Saved entries
________________________________________
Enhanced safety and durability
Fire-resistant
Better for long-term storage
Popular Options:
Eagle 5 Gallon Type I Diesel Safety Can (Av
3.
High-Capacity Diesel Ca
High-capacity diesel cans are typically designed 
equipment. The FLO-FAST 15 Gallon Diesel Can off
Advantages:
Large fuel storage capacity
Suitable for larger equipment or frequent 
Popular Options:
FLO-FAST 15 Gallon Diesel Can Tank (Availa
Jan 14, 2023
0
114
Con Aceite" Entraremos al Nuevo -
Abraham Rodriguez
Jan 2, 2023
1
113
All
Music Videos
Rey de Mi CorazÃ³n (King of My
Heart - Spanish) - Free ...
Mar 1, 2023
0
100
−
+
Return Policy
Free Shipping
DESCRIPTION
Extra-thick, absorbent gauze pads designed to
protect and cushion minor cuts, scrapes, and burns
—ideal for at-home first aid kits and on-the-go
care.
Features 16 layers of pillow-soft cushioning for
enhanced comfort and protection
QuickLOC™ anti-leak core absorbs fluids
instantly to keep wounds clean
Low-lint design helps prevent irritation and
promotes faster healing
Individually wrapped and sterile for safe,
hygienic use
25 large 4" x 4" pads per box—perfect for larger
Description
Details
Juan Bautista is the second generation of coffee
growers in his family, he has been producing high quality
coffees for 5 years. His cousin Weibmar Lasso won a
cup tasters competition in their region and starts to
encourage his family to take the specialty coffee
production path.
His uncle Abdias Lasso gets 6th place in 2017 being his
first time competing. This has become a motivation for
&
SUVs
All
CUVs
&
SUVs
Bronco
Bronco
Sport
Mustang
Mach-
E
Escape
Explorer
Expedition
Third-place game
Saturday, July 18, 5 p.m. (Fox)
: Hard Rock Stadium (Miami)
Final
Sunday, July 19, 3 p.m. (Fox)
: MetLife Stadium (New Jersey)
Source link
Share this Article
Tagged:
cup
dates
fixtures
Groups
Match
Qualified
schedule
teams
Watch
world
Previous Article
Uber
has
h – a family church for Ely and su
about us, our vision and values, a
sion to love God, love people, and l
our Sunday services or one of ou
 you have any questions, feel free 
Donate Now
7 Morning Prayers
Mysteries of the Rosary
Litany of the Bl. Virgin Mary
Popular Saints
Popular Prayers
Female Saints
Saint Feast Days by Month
________________________________________
Exactly as written, repeat each line from the beginning of the data above to the line containing "Large fuel storage capacity", inclusive.

● Written response
Enhanced safety and durability
Fire-resistant
Better for long-term storage
Popular Options:
Eagle 5 Gallon Type I Diesel Safety Can (Av
3.
High-Capacity Diesel Ca
High-capacity diesel cans are typically designed 
equipment. The FLO-FAST 15 Gallon Diesel Can off
Advantages:
Large fuel storage capacity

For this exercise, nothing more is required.